WASHINGTON - Melvin Laird, who as defense secretary under President Richard Nixon from 1969 to 1973 helped extricate U.S. forces from the morass of the Vietnam War in a policy he dubbed "Vietnamization," has died at age 94.

WASHINGTON - Melvin Laird, who as defense secretary under President Richard Nixon from 1969 to 1973 helped extricate U.S. forces from the morass of the Vietnam War in a policy he dubbed "Vietnamization," has died at age 94.

His death was confirmed by the Richard Nixon Foundation on Wednesday.

Laird, a Republican from Wisconsin who once served in the U.S. House of Representatives, also maneuvered to get Nixon to pick Gerald Ford as vice president when Spiro Agnew resigned, was instrumental in creating the all-volunteer U.S. military and privately opposed Nixon's incursion into Cambodia.

The current U.S. defense secretary, Ash Carter, said Laird throughout out his career "demonstrated an unfailing commitment to protecting our country, strengthening our military, and making a better world."

"As secretary of defense, I've often benefited from his counsel, his encouragement, and his friendship," Carter added in a statement.


Laird served as defense secretary at a time when the Vietnam War, escalated by Republican Nixon's Democratic predecessor, Lyndon Johnson, was provoking huge domestic protests in the United States, sapping American financial resources and killing tens of thousands of U.S. troops.

Laird coined the term "Vietnamization" in 1969 to describe a policy of enlarging, equipping and training the forces of U.S. ally South Vietnam to fight the forces of Communist North Vietnam. At the same time, the policy continuously reduced the number of U.S. troops in Vietnam.

There were more than half a million U.S. troops there when Laird became defense chief in 1969. By May 1972, that number had dwindled to 69,000. Some 58,000 U.S. troops died in the war.

Two days before Laird ended his tenure at the Pentagon in January 1973, U.S. and North Vietnamese negotiators signed a deal in Paris that included a full withdrawal of U.S. forces.

In his last report as defense secretary, Laird said: "As a consequence of the success of the military aspects of Vietnamization, the South Vietnamese people today, in my view, are fully capable of providing for their own in-country security against the North Vietnamese."

But in the end, the U.S.-backed forces of South Vietnam were not capable of holding off the North Vietnamese, who took the South Vietnamese capital, Saigon, in 1975, ending the war. As the city fell, Americans desperately fled aboard helicopters in scenes emblematic of the U.S. failure in Vietnam.

Laird long defended the "Vietnamization" policy, one that a later Republican president, George W. Bush, seemed to embrace in his program of building up Iraqi forces to take over from U.S. combat troops in the Iraq war he launched in 2003.

"Vietnamization did work. I mean, the forces of the South Vietnamese were doing very well but they had to have U.S. support to carry on the war and we promised them that," Laird said in a 2005 interview with National Public Radio.

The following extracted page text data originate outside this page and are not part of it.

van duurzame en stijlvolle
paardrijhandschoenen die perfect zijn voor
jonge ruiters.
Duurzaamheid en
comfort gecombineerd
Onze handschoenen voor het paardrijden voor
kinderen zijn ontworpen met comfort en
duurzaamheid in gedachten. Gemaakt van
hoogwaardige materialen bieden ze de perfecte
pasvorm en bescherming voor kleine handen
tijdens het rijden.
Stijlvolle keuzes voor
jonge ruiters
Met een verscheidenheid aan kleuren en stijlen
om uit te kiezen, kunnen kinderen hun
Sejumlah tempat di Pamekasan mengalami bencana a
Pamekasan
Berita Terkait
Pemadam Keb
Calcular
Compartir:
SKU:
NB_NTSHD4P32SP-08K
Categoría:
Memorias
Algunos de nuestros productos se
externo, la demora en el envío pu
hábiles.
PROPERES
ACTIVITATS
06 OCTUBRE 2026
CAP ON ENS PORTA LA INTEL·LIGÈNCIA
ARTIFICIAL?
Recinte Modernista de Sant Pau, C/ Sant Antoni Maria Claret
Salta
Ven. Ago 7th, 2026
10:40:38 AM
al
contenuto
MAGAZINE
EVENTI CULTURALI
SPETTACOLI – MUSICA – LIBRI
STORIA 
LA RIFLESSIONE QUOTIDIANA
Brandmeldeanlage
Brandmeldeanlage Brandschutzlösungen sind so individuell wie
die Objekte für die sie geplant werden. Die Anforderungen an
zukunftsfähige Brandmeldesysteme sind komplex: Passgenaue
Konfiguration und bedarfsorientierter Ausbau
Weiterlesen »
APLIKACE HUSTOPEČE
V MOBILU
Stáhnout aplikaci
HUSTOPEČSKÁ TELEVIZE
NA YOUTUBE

Supporters of the "Vietnamization" policy faulted the U.S. Congress for failing to continue to back the South Vietnamese in the aftermath of the 1973 withdrawal of American troops.

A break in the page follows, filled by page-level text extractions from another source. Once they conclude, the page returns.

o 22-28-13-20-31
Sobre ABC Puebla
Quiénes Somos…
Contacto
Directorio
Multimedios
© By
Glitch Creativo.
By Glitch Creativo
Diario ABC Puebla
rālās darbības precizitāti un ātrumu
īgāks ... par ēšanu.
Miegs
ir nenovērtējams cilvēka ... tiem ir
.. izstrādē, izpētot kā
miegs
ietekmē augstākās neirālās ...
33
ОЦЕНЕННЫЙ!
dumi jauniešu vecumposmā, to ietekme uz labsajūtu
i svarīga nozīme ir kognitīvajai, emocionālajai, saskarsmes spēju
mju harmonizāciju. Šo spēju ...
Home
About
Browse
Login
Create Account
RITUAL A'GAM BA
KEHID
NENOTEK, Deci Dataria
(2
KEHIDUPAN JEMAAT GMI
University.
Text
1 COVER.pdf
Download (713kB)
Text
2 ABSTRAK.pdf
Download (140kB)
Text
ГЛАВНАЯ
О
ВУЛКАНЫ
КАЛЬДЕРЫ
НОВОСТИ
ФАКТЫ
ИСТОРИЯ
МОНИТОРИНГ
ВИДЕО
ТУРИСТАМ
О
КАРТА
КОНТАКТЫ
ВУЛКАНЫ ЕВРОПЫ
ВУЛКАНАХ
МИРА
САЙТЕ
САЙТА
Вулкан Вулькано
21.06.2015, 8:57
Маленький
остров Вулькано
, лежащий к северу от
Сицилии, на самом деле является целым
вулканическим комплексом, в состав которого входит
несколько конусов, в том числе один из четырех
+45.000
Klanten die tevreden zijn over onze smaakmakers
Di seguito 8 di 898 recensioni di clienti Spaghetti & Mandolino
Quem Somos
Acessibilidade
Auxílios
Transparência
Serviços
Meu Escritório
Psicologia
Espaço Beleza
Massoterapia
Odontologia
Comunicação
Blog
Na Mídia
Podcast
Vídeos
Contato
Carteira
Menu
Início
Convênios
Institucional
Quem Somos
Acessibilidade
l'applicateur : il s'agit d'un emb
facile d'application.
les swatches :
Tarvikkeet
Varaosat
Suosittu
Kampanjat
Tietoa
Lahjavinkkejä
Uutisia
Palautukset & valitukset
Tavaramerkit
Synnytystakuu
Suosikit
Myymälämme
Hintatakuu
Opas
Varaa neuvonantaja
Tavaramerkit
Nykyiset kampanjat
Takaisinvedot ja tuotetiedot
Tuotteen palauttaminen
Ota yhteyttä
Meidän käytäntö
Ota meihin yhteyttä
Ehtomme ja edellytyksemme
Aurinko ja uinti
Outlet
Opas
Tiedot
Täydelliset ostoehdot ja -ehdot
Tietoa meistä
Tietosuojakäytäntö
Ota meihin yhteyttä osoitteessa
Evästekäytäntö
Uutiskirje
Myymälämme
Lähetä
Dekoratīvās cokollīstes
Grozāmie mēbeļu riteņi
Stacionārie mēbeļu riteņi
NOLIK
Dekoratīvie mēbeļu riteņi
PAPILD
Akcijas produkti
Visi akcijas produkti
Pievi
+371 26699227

Laird publicly supported Nixon's Vietnam policies but privately opposed the president's 1970 incursion into Cambodia against North Vietnamese sanctuaries and the 1972 resumption of U.S. bombing of North Vietnam and mining of its harbors.

After the signing of the U.S.-North Vietnamese accord in Paris and shortly before leaving the Pentagon, Laird suspended the draft five months earlier than planned. That led to the creation of the all-volunteer military.

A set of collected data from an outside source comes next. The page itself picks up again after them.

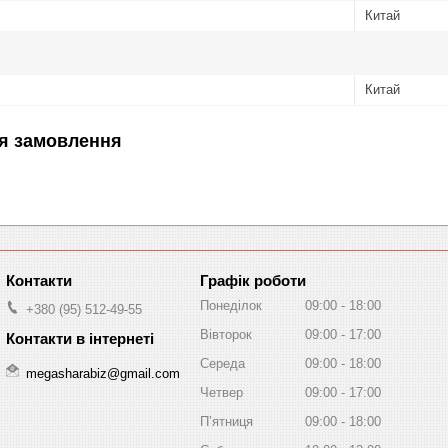
Китай
Китай
я замовлення
Графік роботи
Понеділок
09:00
18:00
+380 (95) 512-49-55
Вівторок
09:00
17:00
Середа
09:00
18:00
megasharabiz@gmail.com
Четвер
09:00
17:00
Пʼятниця
09:00
18:00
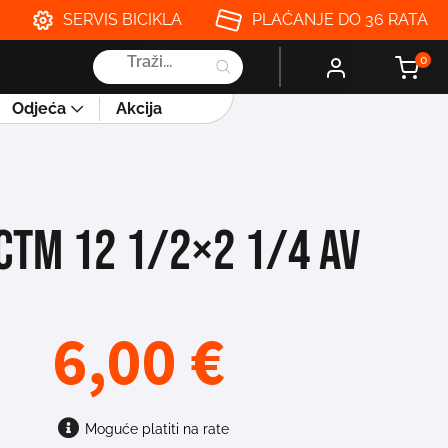
SERVIS BICIKLA
PLAĆANJE DO 36 RATA
Products
0
search
Odjeća
Akcija
CTM 12 1/2×2 1/4 AV
6,00
€
Moguće platiti na rate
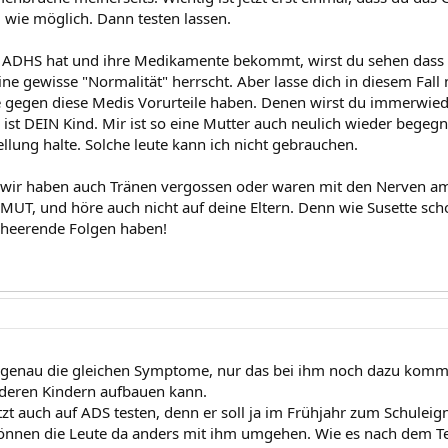
l wie möglich. Dann testen lassen.
 ADHS hat und ihre Medikamente bekommt, wirst du sehen dass 
ine gewisse "Normalität" herrscht. Aber lasse dich in diesem Fall
 gegen diese Medis Vorurteile haben. Denen wirst du immerwied
Es ist DEIN Kind. Mir ist so eine Mutter auch neulich wieder begeg
ellung halte. Solche leute kann ich nicht gebrauchen.
t wir haben auch Tränen vergossen oder waren mit den Nerven am
 MUT, und höre auch nicht auf deine Eltern. Denn wie Susette scho
heerende Folgen haben!
genau die gleichen Symptome, nur das bei ihm noch dazu kommt,
deren Kindern aufbauen kann.
etzt auch auf ADS testen, denn er soll ja im Frühjahr zum Schuleig
 können die Leute da anders mit ihm umgehen. Wie es nach dem Te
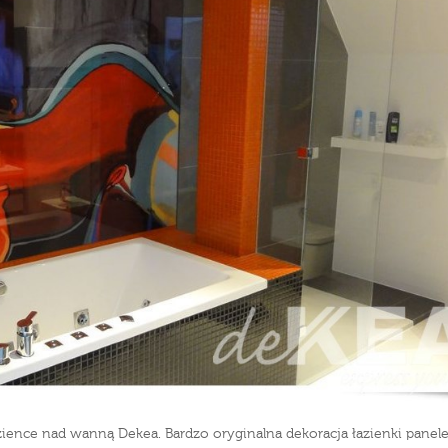
zience nad wanną Dekea. Bardzo oryginalna dekoracja łazienki panel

Laird came back to the Nixon administration later in 1973 as counselor to the president for domestic affairs but left in 1974 as the Watergate scandal engulfed Nixon's presidency.

Laird was later a behind-the-scenes adviser to Ford, who became president when Nixon resigned in August 1974.

"More than almost anyone I've known, Mel has the political equivalent of perfect pitch; he has a long-range view of what's going to happen and he knows what to do about it," Ford wrote shortly before his 2006 death in a forward to author Dale Van Atta's biography of Laird. "He's a prodigious worker. He was abrasive at times and enjoyed scheming - not for any sinister reason but to keep the pot boiling."


Ford said Laird had the right qualities "to get us out of the morass of Vietnam honorably," noting that he unilaterally began withdrawing troops more quickly than Nixon and national security adviser Henry Kissinger wanted.

Donald Rumsfeld, who served as defense secretary under both Ford and Bush, said on Twitter on Wednesday that Laird was a friend and talented public servant over many decades.

Laird was born in 1922 in Omaha, Nebraska, and served in the Pacific aboard a U.S. destroyer during World War Two. He entered the Wisconsin state Senate at age 23 and was elected in 1952 to the U.S. House.

After his government service, Laird served in various corporate posts.